_Input data_
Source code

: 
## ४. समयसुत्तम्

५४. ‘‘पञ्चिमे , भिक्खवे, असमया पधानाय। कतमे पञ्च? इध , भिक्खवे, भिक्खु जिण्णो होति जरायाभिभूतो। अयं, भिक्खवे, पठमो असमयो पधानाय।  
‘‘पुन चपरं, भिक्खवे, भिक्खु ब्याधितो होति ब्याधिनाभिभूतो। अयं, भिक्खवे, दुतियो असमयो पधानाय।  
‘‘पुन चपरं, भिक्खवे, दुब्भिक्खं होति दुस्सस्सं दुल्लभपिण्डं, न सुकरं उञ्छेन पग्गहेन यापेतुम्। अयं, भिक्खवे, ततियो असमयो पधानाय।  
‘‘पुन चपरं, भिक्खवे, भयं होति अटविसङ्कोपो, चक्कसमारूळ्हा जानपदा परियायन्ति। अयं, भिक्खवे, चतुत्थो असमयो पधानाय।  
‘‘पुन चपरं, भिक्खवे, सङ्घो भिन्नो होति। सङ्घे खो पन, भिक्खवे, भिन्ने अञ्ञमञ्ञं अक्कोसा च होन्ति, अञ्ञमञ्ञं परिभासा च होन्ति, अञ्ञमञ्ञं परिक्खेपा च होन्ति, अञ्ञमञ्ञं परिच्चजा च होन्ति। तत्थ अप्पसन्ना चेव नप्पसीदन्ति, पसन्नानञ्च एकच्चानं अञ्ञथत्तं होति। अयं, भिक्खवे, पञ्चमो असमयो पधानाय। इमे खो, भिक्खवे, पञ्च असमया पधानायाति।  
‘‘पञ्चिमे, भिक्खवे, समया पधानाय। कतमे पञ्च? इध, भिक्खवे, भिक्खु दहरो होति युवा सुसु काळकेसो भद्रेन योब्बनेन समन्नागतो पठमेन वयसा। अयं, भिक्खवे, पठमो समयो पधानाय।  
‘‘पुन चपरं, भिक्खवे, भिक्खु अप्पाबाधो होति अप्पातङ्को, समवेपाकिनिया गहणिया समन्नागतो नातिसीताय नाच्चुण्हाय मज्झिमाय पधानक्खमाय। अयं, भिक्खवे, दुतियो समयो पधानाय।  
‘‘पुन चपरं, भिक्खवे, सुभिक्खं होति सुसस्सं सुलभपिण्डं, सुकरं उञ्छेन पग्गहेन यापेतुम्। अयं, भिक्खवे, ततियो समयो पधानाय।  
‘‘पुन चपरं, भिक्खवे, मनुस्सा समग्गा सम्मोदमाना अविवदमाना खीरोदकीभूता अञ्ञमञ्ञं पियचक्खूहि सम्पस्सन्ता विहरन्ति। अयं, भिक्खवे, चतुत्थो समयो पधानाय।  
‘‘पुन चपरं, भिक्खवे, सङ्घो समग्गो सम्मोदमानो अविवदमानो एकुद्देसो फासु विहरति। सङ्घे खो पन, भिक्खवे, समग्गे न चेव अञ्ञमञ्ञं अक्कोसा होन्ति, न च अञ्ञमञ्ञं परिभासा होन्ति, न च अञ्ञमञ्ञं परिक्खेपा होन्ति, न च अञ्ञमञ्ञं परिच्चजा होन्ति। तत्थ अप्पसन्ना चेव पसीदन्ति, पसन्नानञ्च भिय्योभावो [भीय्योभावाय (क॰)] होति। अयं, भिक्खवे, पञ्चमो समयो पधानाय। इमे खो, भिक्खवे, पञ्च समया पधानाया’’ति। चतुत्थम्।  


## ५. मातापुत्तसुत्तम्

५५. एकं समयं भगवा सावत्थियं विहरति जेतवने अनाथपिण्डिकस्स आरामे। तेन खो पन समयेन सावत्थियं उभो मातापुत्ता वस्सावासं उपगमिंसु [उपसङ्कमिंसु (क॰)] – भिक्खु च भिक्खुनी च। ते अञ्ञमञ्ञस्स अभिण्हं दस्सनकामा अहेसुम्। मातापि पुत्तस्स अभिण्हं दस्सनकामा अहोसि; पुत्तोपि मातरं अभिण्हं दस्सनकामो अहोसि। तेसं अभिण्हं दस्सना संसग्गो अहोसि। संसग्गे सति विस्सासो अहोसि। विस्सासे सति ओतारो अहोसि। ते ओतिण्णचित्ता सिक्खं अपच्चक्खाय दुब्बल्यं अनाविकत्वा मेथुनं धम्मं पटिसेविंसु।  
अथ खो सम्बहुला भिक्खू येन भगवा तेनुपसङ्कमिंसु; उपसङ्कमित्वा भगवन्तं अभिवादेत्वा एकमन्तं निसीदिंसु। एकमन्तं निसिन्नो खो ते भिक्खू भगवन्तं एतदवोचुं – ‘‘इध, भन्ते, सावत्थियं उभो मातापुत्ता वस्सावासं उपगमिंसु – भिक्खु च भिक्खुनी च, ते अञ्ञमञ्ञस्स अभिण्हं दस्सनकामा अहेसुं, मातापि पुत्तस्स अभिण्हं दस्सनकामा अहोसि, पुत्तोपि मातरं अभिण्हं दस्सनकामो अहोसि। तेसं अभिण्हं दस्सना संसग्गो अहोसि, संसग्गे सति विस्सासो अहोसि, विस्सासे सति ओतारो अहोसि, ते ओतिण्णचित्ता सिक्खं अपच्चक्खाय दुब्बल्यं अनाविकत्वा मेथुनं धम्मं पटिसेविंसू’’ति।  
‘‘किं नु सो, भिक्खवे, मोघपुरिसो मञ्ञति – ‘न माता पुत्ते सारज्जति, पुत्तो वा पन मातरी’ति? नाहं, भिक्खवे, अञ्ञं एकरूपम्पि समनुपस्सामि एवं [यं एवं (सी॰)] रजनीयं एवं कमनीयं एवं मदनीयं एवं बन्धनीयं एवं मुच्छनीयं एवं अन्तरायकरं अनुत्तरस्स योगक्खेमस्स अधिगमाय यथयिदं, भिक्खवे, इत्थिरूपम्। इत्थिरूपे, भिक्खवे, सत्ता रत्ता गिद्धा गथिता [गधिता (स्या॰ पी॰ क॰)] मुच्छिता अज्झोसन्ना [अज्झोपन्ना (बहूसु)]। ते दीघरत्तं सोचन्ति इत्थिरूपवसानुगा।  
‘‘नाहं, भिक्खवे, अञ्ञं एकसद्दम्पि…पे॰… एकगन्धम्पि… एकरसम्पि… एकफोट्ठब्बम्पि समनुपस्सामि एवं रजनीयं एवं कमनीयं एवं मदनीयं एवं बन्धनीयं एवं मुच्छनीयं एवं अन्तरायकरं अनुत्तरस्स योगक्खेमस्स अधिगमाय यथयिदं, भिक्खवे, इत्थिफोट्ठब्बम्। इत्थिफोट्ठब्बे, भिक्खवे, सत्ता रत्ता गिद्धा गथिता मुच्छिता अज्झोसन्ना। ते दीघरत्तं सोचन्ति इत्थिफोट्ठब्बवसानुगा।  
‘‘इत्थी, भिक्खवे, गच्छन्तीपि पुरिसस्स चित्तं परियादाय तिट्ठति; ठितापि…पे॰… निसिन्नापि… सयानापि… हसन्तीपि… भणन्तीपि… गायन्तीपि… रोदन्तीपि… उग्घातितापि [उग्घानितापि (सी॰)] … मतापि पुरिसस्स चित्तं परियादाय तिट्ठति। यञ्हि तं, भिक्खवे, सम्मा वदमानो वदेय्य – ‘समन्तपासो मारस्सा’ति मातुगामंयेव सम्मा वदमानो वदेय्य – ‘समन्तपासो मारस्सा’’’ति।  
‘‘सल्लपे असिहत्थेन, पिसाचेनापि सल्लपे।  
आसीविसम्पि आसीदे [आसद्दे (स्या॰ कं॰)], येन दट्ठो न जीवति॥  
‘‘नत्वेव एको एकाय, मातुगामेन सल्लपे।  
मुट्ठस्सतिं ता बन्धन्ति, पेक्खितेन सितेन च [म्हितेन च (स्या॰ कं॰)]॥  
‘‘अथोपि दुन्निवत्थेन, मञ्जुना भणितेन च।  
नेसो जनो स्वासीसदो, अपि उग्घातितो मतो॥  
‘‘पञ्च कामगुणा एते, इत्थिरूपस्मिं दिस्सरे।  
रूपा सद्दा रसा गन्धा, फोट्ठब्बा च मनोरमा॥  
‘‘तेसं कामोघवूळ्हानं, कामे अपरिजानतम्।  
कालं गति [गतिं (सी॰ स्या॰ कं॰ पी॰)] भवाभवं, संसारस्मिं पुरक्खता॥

_Your goal_
Which lines run from the one containing "मुट्ठस्सतिं ता बन्धन्ति, पेक्खितेन" to the end of the data? Output them exactly, with nothing added.

_Written answer_
मुट्ठस्सतिं ता बन्धन्ति, पेक्खितेन सितेन च [म्हितेन च (स्या॰ कं॰)]॥  
‘‘अथोपि दुन्निवत्थेन, मञ्जुना भणितेन च।  
नेसो जनो स्वासीसदो, अपि उग्घातितो मतो॥  
‘‘पञ्च कामगुणा एते, इत्थिरूपस्मिं दिस्सरे।  
रूपा सद्दा रसा गन्धा, फोट्ठब्बा च मनोरमा॥  
‘‘तेसं कामोघवूळ्हानं, कामे अपरिजानतम्।  
कालं गति [गतिं (सी॰ स्या॰ कं॰ पी॰)] भवाभवं, संसारस्मिं पुरक्खता॥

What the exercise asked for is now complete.